Date of Award

Fall 12-18-2013

Degree Type


Degree Name

Doctor of Philosophy (PhD)



First Advisor

Irene T. Weber

Second Advisor

Phang C. Tai

Third Advisor

Robert W. Harrison


The employment of HIV-1 protease (PR) inhibitors (PIs) in antiviral therapy has been successful in reducing mortality of HIV/AIDS patients. However, the long-term efficacy of PIs is challenged by the rapid emergence of drug-resistant mutants of PR. To understand the underlying mechanism of drug resistance, structures and activities of HIV-1 PR and its drug resistant mutants have been extensively studied. Here, PR mutants PRR8Q, PRD30N, PRI47V, PRI50V, PRI54M, PRV82A, and PRN88D/S bearing single substitutions have been investigated by crystallography and kinetics.

GRL-0519 is a potent new antiviral inhibitor of HIV-1 PR that possesses tris-tetrahydrofuran (tris-THF) as the P2 ligand. The crystal structures of GRL-0519 were determined at resolutions of 1.06-1.49 Å in complex with the mutants PRR8Q, PRD30N, PRI50V, PRI54M, and PRV82A. I50V lost its interaction with inhibitor while V82Aand I54M compensated for the mutation through the main chain shift and flexibility of 80’s loop (residues 78-82), respectively. The structural changes may account for the worst inhibition of GRL-0519 for PRI50V (60-fold decrease relative to wild-type enzyme)and moderate inhibition for PRI54M and PRV82A (6-7-fold decrease). The large tris-THF group at P2 provides a good fit in the S2 subsite and may be effective against resistant virus with mutations of residues in this subsite.

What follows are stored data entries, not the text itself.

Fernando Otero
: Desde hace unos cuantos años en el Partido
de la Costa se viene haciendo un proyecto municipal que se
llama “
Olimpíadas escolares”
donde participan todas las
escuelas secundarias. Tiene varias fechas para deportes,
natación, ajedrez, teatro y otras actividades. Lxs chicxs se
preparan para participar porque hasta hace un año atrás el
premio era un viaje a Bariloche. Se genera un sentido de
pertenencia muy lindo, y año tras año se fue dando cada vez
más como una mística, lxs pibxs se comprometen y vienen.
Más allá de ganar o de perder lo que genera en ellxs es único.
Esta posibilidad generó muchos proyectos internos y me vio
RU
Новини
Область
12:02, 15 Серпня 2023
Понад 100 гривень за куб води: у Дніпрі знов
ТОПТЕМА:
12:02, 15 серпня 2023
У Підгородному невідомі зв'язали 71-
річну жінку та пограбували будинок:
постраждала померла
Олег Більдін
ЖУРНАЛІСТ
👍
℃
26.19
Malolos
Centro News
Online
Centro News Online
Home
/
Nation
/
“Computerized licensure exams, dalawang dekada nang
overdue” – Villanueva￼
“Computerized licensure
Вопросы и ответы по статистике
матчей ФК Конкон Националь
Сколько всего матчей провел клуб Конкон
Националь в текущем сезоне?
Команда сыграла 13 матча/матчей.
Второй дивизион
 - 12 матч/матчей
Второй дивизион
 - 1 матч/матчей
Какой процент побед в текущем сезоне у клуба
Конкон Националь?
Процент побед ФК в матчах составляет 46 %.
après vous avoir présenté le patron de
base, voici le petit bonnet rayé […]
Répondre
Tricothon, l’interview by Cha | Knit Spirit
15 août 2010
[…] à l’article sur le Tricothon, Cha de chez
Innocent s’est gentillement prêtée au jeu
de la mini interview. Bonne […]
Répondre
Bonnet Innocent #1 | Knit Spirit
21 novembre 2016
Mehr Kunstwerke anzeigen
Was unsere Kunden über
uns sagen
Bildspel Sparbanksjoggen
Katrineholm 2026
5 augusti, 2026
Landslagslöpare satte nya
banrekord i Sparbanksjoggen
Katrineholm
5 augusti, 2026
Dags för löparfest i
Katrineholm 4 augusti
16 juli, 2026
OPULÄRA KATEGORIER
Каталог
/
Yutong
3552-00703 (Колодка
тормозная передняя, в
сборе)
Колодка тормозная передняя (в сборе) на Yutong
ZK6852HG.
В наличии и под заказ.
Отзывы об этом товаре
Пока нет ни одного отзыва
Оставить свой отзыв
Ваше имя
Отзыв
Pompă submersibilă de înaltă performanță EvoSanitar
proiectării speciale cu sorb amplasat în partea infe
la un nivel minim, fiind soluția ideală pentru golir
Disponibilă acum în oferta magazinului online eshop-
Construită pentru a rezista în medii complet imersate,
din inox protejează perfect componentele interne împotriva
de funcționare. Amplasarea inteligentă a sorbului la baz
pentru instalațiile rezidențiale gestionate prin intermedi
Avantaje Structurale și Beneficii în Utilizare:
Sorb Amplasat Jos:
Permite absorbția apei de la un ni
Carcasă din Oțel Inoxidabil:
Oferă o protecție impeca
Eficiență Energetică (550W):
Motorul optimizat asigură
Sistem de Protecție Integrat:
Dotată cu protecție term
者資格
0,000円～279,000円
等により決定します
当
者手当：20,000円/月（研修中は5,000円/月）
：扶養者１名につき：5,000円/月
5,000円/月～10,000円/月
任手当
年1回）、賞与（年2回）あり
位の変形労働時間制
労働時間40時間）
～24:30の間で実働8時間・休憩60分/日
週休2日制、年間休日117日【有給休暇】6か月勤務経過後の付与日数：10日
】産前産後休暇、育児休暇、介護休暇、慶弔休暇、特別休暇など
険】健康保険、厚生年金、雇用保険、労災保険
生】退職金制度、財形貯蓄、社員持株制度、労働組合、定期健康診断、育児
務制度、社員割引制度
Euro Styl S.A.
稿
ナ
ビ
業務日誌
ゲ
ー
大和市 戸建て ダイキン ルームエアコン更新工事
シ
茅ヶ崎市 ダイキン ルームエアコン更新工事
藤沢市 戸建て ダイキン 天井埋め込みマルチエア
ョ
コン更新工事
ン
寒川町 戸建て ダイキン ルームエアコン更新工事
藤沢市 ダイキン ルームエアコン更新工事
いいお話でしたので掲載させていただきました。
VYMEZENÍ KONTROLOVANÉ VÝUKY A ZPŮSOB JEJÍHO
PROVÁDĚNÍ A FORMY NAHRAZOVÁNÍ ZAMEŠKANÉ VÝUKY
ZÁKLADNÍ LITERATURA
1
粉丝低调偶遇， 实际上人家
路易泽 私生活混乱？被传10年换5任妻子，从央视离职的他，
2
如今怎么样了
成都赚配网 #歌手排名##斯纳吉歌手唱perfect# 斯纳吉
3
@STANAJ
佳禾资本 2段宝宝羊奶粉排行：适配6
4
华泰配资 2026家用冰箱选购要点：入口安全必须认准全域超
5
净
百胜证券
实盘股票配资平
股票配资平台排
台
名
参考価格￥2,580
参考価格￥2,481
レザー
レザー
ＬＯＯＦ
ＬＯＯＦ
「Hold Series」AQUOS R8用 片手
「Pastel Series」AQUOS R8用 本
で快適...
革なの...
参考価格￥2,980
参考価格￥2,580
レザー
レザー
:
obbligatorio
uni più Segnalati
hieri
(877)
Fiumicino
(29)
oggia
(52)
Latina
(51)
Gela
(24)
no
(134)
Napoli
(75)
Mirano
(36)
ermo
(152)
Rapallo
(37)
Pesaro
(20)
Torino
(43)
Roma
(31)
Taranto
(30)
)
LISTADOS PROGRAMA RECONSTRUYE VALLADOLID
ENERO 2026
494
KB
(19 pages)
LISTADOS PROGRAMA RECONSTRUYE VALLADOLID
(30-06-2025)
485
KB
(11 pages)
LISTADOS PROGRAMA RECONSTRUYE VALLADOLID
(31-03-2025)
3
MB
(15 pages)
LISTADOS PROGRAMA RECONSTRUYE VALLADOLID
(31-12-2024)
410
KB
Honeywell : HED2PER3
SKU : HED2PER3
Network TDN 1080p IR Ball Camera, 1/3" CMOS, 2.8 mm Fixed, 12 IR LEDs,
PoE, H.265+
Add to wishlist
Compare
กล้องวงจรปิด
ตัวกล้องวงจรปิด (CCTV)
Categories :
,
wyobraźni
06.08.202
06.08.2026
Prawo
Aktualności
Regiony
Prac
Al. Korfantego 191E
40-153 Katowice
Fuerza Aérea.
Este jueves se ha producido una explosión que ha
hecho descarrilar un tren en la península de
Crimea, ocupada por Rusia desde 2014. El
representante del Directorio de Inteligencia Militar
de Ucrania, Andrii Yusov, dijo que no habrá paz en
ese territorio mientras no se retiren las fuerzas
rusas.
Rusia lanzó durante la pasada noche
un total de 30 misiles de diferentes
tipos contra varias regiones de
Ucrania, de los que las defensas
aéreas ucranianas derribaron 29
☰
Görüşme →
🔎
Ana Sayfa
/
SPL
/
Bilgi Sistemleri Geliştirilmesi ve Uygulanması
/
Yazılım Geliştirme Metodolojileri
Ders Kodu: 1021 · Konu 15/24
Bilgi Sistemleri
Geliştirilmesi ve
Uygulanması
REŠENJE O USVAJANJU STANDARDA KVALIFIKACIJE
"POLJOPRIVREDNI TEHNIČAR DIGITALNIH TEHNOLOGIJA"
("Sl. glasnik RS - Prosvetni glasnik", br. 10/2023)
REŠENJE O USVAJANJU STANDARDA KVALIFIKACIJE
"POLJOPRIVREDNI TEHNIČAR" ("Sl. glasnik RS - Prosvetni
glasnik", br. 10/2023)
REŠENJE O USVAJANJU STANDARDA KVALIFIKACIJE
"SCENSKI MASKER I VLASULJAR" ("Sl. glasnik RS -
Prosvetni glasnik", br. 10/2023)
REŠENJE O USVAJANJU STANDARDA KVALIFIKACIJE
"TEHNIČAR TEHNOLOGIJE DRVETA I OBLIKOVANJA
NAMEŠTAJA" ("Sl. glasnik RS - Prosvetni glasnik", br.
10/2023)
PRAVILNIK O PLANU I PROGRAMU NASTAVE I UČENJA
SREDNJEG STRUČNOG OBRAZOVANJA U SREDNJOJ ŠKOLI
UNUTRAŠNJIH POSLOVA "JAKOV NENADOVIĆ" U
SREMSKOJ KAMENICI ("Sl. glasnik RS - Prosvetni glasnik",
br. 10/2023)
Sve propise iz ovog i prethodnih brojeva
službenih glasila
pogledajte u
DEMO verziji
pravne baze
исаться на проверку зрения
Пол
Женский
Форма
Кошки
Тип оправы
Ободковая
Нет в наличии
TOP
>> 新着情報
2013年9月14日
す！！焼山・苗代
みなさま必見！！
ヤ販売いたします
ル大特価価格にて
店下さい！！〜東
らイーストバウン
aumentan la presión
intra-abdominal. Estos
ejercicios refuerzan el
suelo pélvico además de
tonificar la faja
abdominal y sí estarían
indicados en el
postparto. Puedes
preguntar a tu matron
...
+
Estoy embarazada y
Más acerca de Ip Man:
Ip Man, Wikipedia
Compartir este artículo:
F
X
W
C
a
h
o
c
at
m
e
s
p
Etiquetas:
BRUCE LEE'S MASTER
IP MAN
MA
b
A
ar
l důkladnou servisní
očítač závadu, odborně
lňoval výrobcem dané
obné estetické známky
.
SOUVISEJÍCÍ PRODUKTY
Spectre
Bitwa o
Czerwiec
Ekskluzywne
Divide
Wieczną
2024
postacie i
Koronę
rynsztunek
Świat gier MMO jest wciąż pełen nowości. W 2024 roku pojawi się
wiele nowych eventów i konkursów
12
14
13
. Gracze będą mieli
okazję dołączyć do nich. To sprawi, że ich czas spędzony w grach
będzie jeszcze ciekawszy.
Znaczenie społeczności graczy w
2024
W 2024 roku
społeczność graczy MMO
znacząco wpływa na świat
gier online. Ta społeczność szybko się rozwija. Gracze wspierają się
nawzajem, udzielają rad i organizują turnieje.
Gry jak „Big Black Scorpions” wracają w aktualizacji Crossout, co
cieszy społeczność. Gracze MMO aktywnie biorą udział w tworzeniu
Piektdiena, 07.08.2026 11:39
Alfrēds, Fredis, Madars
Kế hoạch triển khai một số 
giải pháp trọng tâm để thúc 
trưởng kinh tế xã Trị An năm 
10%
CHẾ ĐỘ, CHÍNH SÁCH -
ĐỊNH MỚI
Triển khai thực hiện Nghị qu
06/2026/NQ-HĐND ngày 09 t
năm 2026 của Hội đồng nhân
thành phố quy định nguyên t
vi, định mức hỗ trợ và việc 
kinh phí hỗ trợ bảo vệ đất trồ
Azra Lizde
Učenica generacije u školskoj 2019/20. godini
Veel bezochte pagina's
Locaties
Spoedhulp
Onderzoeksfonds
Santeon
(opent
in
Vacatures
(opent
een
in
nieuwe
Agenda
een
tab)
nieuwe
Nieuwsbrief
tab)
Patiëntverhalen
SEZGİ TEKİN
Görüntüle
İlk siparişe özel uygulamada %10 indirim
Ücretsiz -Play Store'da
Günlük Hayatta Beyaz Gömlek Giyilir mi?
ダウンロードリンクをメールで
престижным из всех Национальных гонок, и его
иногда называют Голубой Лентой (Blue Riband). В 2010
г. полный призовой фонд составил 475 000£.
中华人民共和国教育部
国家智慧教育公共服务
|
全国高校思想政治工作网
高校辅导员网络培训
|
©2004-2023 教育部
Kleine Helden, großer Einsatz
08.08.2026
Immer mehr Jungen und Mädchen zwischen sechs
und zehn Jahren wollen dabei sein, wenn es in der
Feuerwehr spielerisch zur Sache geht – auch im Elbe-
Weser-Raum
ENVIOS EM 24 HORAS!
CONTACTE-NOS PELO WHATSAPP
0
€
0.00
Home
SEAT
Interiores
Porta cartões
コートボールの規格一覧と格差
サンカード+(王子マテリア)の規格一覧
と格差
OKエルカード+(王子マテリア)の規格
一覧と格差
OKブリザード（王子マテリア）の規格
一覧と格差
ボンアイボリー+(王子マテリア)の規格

SQV and DRV are two clinical inhibitors that were designed to target the wild type PR and its drug resistant mutants, respectively. The crystal structures of PR mutants PRI47V, PRN88D/s in complex with DRV and mutants PRI47V and PRN88D in complex with SQV with resolutions of 1.13-1.72 Å were also analyzed. Mutation I47V gained more hydrophobic interactions with DRV and SQV. Interestingly, the structural changes did not affect the inhibition of both inhibitors for PRI47V (relative Ki is 0.7 and 1 for DRV and SQV, respectively). DRV and SQV showed 8-fold increase in Ki for PRN88D and only very subtle local changes have been observed on the structures. DRV induced 0.3 fold reduction in Ki for PRN88S and the distal structural changes have been transferred to the active site. This study provided fundamental information for understanding drug resistance and future design of potential antiviral drugs.